Extracted data entries
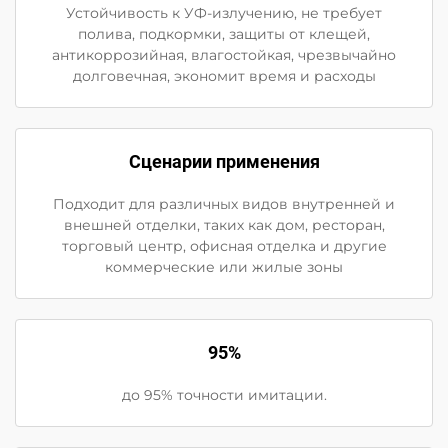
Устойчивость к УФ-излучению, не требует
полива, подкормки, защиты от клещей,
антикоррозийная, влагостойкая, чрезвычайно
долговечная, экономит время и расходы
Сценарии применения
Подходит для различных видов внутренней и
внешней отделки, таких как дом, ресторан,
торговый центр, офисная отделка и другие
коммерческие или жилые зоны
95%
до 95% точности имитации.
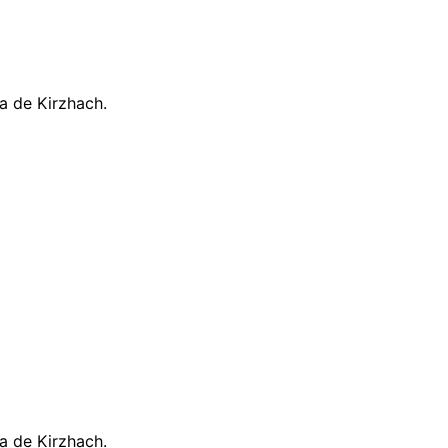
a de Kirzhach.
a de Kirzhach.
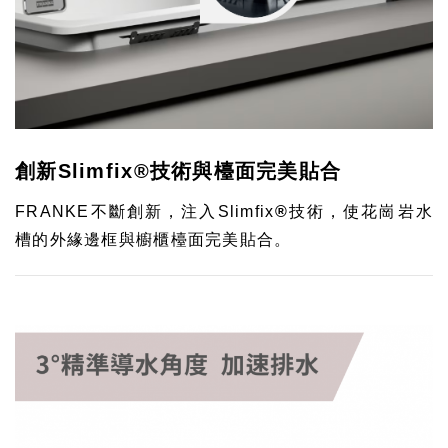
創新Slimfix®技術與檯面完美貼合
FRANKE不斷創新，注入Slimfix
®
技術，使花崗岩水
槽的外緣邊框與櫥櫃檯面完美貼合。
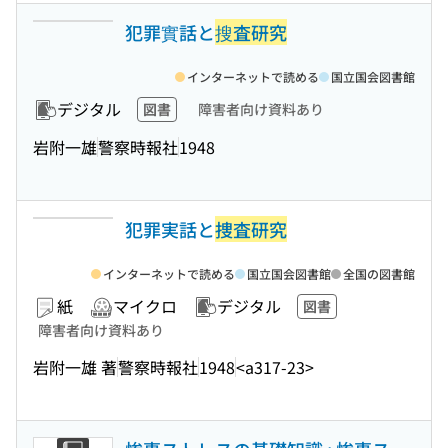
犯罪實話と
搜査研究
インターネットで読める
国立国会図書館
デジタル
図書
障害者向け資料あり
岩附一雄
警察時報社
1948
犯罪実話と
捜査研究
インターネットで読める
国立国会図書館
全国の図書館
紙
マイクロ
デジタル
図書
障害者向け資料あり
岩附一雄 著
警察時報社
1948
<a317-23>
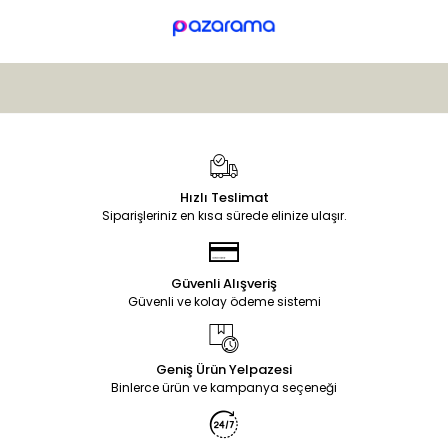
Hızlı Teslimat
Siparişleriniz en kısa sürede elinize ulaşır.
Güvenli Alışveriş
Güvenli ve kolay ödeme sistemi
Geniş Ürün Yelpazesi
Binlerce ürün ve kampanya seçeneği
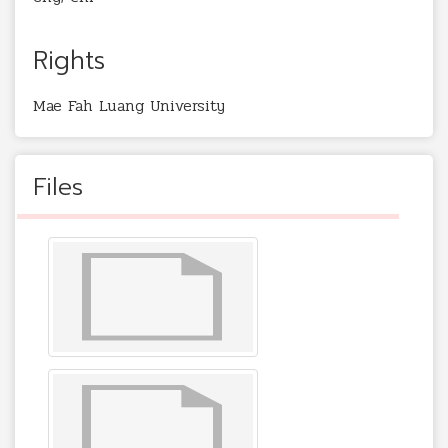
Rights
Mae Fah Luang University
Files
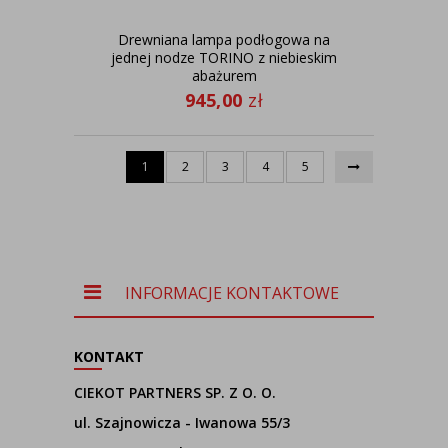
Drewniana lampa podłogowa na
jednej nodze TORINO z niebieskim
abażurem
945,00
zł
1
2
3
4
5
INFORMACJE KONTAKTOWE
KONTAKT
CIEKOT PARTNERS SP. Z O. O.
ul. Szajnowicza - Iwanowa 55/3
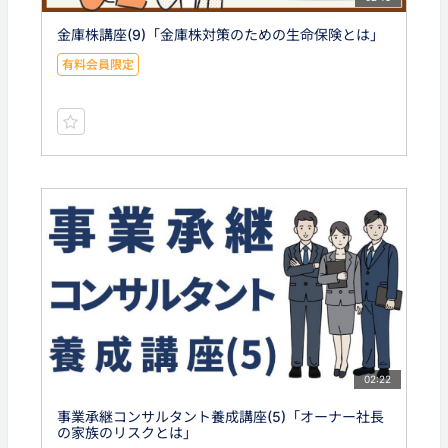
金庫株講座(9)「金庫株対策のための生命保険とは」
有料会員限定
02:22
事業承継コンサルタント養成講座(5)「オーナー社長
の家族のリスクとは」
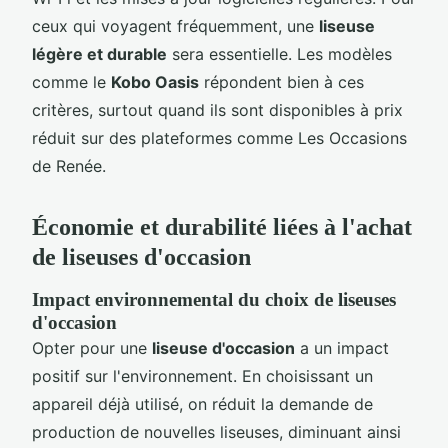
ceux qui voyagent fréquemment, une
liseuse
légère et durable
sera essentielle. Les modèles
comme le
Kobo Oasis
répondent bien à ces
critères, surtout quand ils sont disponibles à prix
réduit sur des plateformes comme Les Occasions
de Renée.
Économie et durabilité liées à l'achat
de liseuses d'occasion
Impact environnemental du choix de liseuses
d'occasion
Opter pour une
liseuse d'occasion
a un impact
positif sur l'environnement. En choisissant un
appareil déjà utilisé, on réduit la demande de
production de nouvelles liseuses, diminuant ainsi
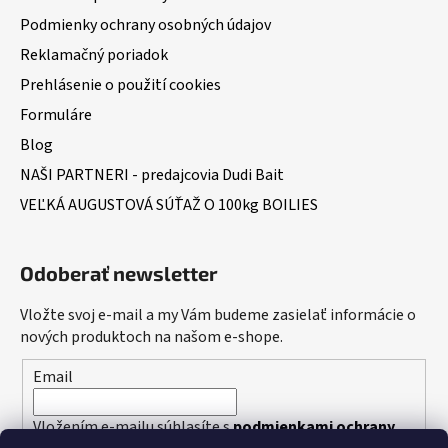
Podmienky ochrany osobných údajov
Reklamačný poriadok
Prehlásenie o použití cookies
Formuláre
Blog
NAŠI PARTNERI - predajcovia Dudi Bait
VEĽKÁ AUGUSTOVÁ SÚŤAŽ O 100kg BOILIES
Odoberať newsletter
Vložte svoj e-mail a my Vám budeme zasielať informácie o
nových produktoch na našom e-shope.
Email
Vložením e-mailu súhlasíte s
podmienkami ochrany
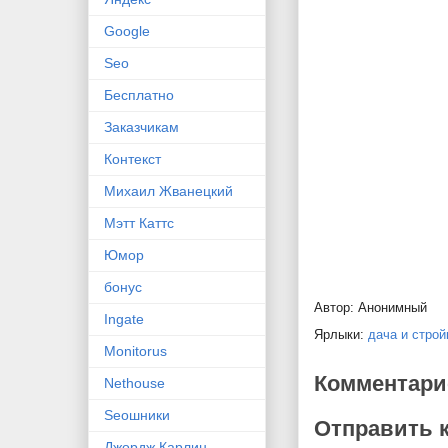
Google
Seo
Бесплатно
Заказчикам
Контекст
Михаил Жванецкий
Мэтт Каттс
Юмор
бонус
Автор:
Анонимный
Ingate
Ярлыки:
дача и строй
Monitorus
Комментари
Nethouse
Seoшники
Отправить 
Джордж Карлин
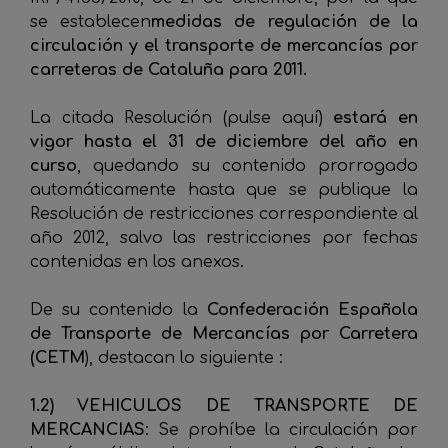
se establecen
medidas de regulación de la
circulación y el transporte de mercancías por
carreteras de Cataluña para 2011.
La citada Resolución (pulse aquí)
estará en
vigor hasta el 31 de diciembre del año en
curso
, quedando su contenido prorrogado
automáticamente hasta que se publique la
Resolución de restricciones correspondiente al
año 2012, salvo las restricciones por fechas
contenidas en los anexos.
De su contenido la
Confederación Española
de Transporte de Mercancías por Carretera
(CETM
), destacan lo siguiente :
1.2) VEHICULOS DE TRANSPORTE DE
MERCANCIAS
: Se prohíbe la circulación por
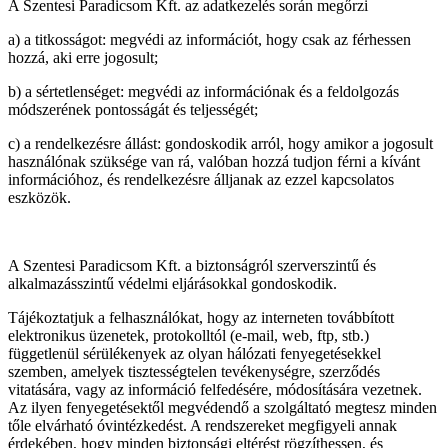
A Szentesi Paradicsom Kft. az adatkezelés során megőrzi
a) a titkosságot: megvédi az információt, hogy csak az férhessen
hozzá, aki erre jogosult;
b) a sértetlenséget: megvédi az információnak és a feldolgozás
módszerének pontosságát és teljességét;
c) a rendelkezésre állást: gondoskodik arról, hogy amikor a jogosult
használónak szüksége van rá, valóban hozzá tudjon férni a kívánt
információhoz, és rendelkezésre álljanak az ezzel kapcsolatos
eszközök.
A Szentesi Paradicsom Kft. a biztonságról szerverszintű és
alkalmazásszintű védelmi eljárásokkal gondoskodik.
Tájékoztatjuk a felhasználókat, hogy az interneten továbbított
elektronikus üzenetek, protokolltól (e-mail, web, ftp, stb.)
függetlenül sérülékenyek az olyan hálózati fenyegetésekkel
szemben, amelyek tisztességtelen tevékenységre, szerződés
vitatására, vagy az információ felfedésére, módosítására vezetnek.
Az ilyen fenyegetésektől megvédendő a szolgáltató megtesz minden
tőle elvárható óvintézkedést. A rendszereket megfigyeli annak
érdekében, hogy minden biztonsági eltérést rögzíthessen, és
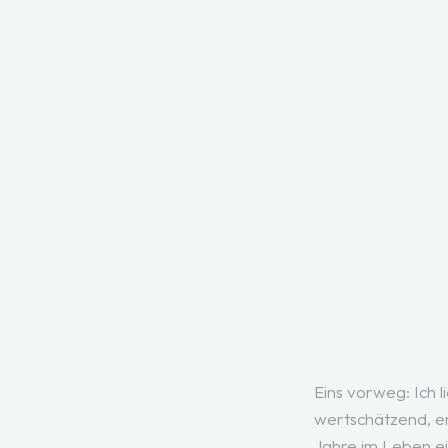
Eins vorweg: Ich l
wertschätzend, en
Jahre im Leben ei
* * *
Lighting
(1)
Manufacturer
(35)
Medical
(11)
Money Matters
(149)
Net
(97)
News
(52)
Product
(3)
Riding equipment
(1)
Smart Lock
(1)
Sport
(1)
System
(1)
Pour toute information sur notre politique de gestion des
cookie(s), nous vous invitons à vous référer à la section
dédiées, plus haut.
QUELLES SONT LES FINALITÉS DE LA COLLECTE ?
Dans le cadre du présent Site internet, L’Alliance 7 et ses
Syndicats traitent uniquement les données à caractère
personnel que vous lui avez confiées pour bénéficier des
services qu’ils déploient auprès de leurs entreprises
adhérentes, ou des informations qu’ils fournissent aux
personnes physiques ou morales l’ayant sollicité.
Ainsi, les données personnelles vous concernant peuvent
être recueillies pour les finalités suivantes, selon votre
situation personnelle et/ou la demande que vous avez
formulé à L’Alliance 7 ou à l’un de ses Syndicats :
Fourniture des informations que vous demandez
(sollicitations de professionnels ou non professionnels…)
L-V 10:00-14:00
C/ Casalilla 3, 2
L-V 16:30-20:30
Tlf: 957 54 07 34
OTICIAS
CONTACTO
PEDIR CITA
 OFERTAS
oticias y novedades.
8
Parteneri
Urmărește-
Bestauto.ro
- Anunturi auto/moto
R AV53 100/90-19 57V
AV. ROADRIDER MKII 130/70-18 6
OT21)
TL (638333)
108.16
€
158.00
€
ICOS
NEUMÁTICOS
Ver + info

◆ **Exercise prompt**
The expected output is each line of the records above that includes the word "minden".

◆ **Response area**
Az ilyen fenyegetésektől megvédendő a szolgáltató megtesz minden
érdekében, hogy minden biztonsági eltérést rögzíthessen, és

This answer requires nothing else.